Calmness is not a character trait, it’s simply a skill. You have to decide that it matters, that the quality of your presence would be better if you slowed yourself down and were really connected to people and the moment you are living in. Then you practise until gradually it becomes part of you. It benefits everyone around you – they feel peaceful and happy in your presence. It’s exactly what children need in a parent. And it benefits you – with less stress hormones, you live longer and feel better. Calmness is well worth cultivating.
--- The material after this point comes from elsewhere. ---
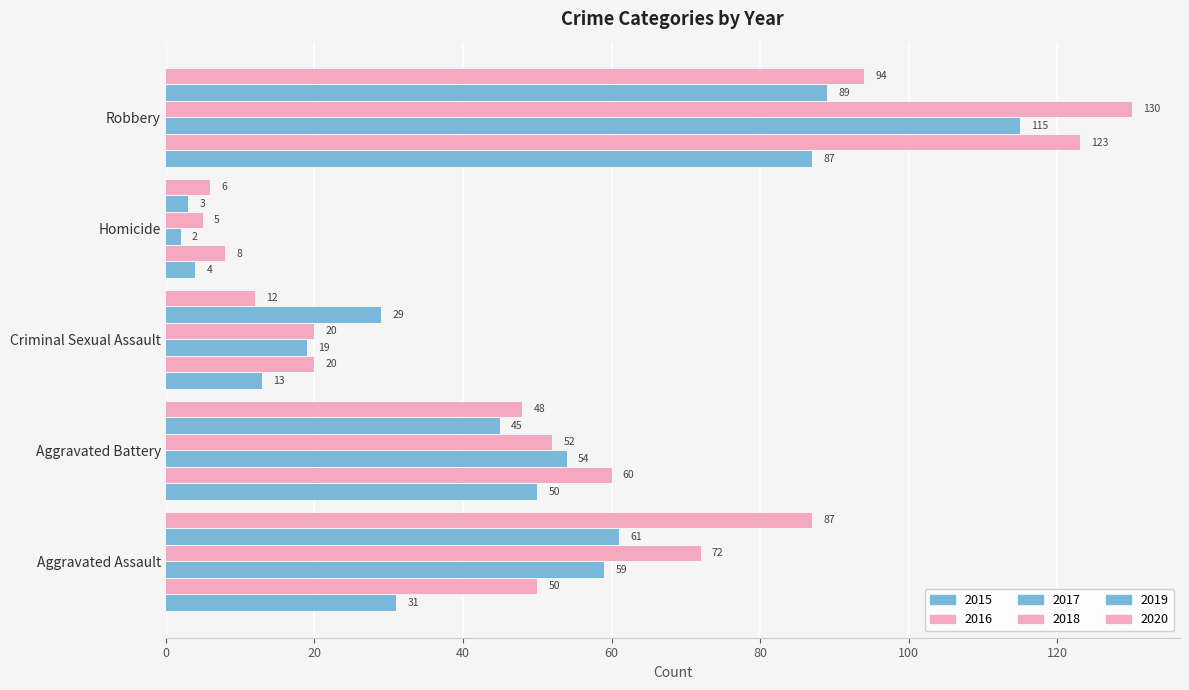

Which series changed the most between Criminal Sexual Assault and Robbery?

2018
Calmness is made up of certain actions; breathing deeper, dropping your shoulders, settling your muscles, feeling your feet strongly planted on the ground, focusing your thoughts on the job in hand in a steady easy way, and not going off into panicked thoughts. Even just counting three or four breaths, in and out, will slow your heartbeat and calm your mind down. Calm people are actually doing these things automatically; when an emergency strikes they intentionally calm themselves more in order to counter the tendency to panic and do the wrong thing.
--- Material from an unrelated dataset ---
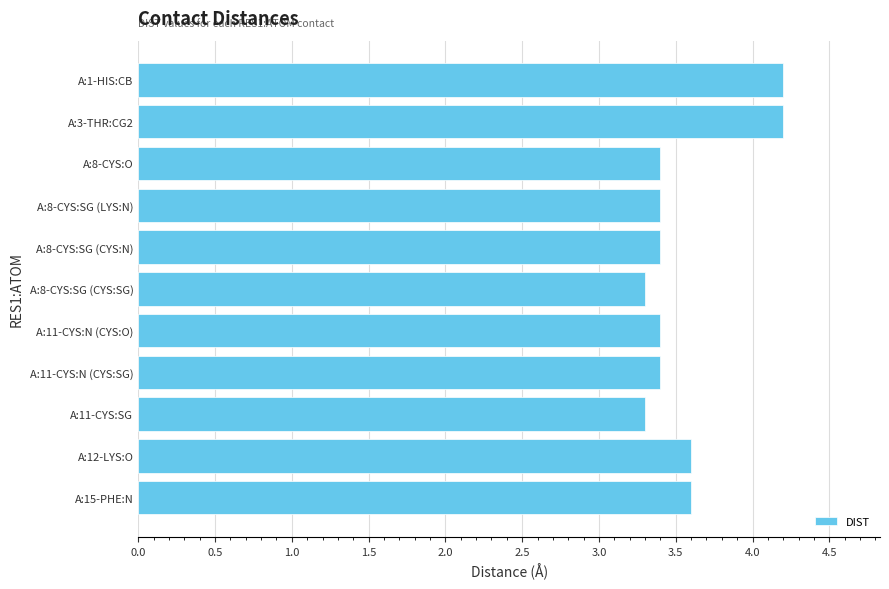

Reading bottom to top, list all the values displayed in this chart.

3.6	3.6	3.3	3.4	3.4	3.3	3.4	3.4	3.4	4.2	4.2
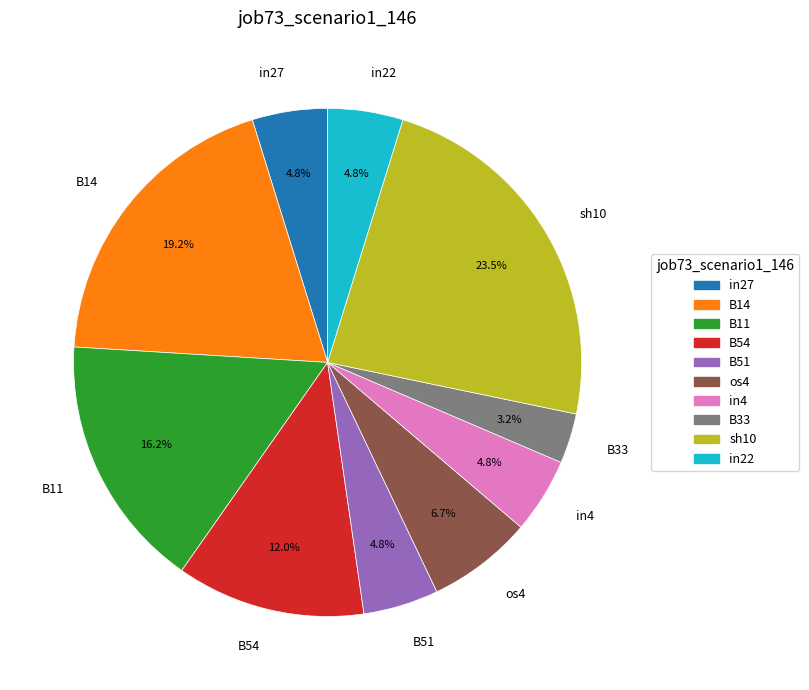

What percentage is the B54 slice, to the nearest percent?

12%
Self-regulating your level of emotional arousal is an incredibly valuable skill for life. All you have to do is notice, am I calm? If not, breathe a couple of times consciously, feel your feet on the ground, and notice how, as the last burst of adrenaline clears away, the calmness response starts to kick in. Practise this for a few days, and soon the natural appeal of calmness will pull you more and more to that peaceful and steady place. Everything is better – the taste of food, the scent of flowers, the feel of the water in your shower, warm on your skin. You will find that time slows down, and you can think more in the pause before you open your mouth. And that has real benefits!
Crying and Sleep
Feeling okay in the world is the first lesson you teach your baby girl. ‘You are loved and precious, I am here for you, and everything is okay’. A frightened or lonely baby won’t learn to calm herself if she is just left to cry – this is a common misunderstanding. She will go quiet eventually, but this is because of another survival pattern. ‘Nobody is going to come!’ A baby’s prolonged cries ‘in the wild’ might attract danger, so if her cries are not successful after a few minutes, the baby shuts down and becomes physiologically ‘depressed’. If parents are unresponsive – through suffering untreated postnatal depression, or being drunk or stoned, or just not caring – and if this happens often enough, the baby decides that ‘my efforts don’t have any effect on others’. This pattern will become part of how she responds to difficulty in life. It is called ‘learned helplessness’.2
It’s not a pattern you want your child to have, because she will lack a sense of mastery or hope in difficult situations. ‘Depression’ is often misunderstood – it is simply an ability of the human body to shut down, from ancient times when we had to sit out bad weather or endure long winters of cold and dark. At such times, with little food about and no energy to catch it, moving little, eating little and doing little was the best way to survive. But the depression response can easily become overdeveloped. Teaching depression to a child by ignoring her is not going to help her. She may lie still, but she is actually very unhappy.
© Pavels Rumme/Shutterstock
There is a middle road here; especially when getting babies to sleep, which can be an important part of parents’ survival. Sometimes a baby in her cot will make sounds, trying to bring the adults to play with her after she’s been put to bed. It’s fine to let her whinge and whine a little as part of her giving up on ‘game time’ and letting sleep take over (especially when mum or dad is totally knackered and just needs a rest), but if the whingeing turns into full-voiced distress, that’s not good. She needs calming and settling. The caring bond between you is endangered, and she needs to know you are there. (In the notes you will find some good reading suggestions on how to get more sleep for your baby, and for you, without using harsh methods to do so.)